At the Grand Canyon’s North Rim, much of the visiting population spends the bulk of their time in the narrow wedge of land that includes the campground, Visitor Center, and Grand Canyon Lodge. Surrounding on three sides by precipitous drop-offs to the canyon below, this area boasts a network of interlocking hiking trails, including the popular Bright Angel Point Trail, as well as this roughly 3-mile circuit, which combines the Bridge Path, Transept Trail, and a connector route that traverses the campground area. Named for a difficult-to reach, woody side canyon, the Transept Trail looks down on its namesake before snaking around to the base of the lodge and Bright Angel Point, with excellent views of the broader Grand Canyon. This is not the best hike on the North Rim, but it is convenient for those staying at the campground or lodge.
The circuit described here begins and ends at the large parking area adjacent to the North Rim Visitor Center and guest cabins, near the tip of Bright Angel Point in Grand Canyon National Park. The short hike to the overlook at Bright Angel Point heads south from here, while the Bridle Path parallels the east flank of the parking lot. Follow this track as it gradually pulls away from the parking area and teases views, between the firs and pines, of Roaring Springs Canyon, a tributary of Bright Angel Canyon and the main gorge carved by the Colorado River.
After ¼ mile, the wide Bridle Path clears the parking area and crosses Route 67, dipping to the west side and continuing north. Stay right at the junction with the Nature Trail, a short connector path, then left on the Bridle Path again as a doubletrack leads back up to the road to the right. From here the trail briefly ditches the intersecting trail network, meandering amid ponderosa pines, spruce firs, and other conifers, ubiquitous on the high Kaibab Plateau. At one point, the somewhat drab trail dips to clear a ravine, then climbs again to a level surface.
Make your way north on the Bridle Path, crossing a spur road to an administrative area at 9/10 mile, then take a left at the small sign indicating the way to the amphitheater/campground. Here a narrow singletrack leads away from the Bridle Path and bears west through the trees. One can continue straight here on the Bridle Path, connecting with the Transept Trail in another 4/10 mile, but heading left offers a shortcut that bypasses some more relatively uninteresting trees and gets one to canyon views sooner. So, bear left, following the dirt tread as it passes the outdoor amphitheater and then emerges at the entrance to the North Rim Campground.
From here, make your way south toward the General Store, at which point one should peer right – follow the track leading west from here, astride some maintenance buildings; it connects with the Transept Trail, the highlight of the loop.

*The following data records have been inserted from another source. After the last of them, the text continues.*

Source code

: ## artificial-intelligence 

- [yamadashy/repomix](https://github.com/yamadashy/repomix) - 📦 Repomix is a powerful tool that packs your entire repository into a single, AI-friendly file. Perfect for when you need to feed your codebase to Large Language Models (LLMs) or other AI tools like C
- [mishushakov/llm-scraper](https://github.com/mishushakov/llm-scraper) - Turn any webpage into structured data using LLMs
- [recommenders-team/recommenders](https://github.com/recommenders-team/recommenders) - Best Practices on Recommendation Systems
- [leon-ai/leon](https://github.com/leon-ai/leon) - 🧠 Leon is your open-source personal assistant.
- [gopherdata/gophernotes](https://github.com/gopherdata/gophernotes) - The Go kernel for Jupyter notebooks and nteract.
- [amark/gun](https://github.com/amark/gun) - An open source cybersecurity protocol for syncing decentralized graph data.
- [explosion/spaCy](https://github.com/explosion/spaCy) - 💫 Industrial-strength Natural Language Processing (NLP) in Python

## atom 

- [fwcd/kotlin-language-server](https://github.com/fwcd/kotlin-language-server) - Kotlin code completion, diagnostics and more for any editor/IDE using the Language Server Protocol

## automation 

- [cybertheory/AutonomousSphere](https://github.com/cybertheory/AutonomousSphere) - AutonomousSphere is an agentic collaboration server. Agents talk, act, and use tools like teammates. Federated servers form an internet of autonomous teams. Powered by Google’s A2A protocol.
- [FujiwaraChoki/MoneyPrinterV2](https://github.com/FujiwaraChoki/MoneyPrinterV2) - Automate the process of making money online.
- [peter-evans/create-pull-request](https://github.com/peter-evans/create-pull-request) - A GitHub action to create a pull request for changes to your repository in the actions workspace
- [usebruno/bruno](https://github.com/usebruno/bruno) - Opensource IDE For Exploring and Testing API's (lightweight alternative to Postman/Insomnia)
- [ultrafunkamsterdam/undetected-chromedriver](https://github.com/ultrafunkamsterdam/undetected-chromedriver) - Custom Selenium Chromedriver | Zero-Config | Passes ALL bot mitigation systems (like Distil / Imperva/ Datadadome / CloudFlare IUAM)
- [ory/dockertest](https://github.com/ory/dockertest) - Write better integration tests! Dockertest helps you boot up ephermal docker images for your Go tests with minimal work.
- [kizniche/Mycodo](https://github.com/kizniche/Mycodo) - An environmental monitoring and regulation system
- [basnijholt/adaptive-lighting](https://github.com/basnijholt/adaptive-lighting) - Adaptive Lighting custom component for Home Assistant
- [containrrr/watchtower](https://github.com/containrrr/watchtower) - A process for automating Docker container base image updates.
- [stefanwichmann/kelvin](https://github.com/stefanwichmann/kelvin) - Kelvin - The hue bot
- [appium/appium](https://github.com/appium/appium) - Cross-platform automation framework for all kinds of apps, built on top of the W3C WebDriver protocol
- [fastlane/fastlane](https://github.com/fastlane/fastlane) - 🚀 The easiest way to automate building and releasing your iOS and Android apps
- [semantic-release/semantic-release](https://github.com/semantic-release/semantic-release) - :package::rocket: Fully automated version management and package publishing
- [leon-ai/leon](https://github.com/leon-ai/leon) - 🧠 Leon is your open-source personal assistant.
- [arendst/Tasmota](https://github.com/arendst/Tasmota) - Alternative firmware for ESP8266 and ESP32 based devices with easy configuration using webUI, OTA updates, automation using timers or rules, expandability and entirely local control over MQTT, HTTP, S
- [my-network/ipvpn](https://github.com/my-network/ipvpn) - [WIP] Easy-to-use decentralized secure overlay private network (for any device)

Bearing left on the single-track, dense tree cover tends to obscure initial views of The Transept, a deep and narrow side canyon with cliffs that drop more than 3,000 feet. After around 5-10 minutes of walking, however, the visibility improves, with hikers able to make out the multiple rock layers along the opposite wall of The Transept to the west. The cream-colored Coconino Sandstone is largely interrupted, forming vertical cliff faces, while the crumbly Hermit Shale gives way to the ruddy Supai Group and Redwall Limestone.
To the south is Oza Butte (8,095’), a prominent landmark that ushers in the rest of the canyon ahead: on all but the haziest days, hikers should be able to see across to the South Rim. On clear days, the views extend as far as the San Francisco Peaks of the Flagstaff area beyond.
As the trail continues, it begins to cut in and out of shady ravines, mildly descending as a series of connector paths comes in from the left. At about 2.5 miles, the route finds the southern terminus of the Nature Trail, followed by one of the best overlooks along the Transept Trail: a wooden picnic table, set in the shade, with sweeping views of The Transept and Bright Angel Canyon.
From here the path descends rather sharply to clear another ravine, then treads southward toward the tip of Bright Angel Point, rounding a left-hand bend at about 2.9 miles that leads one to within striking distance of the Grand Canyon Lodge. A spur to a railed-in overlook offers an excellent look at the canyon, after which the onward trail passes below the lodge and its lovely terrace on the left. Bear left on the staircase heading up to the lodge, or complete the loop by staying straight, dropping down a level to another junction, where hikers find the highly-trafficked thoroughfare to Bright Angel Point. Bear left here and follow the wide path back to the parking lot.
This completes the circuit, clocking in at about 3.3 miles and perhaps 1.5-2 hours of relatively easy hiking.
Add in the short spur to Bright Angel Point for dramatic views, at the cost of only an additional half-mile of walking.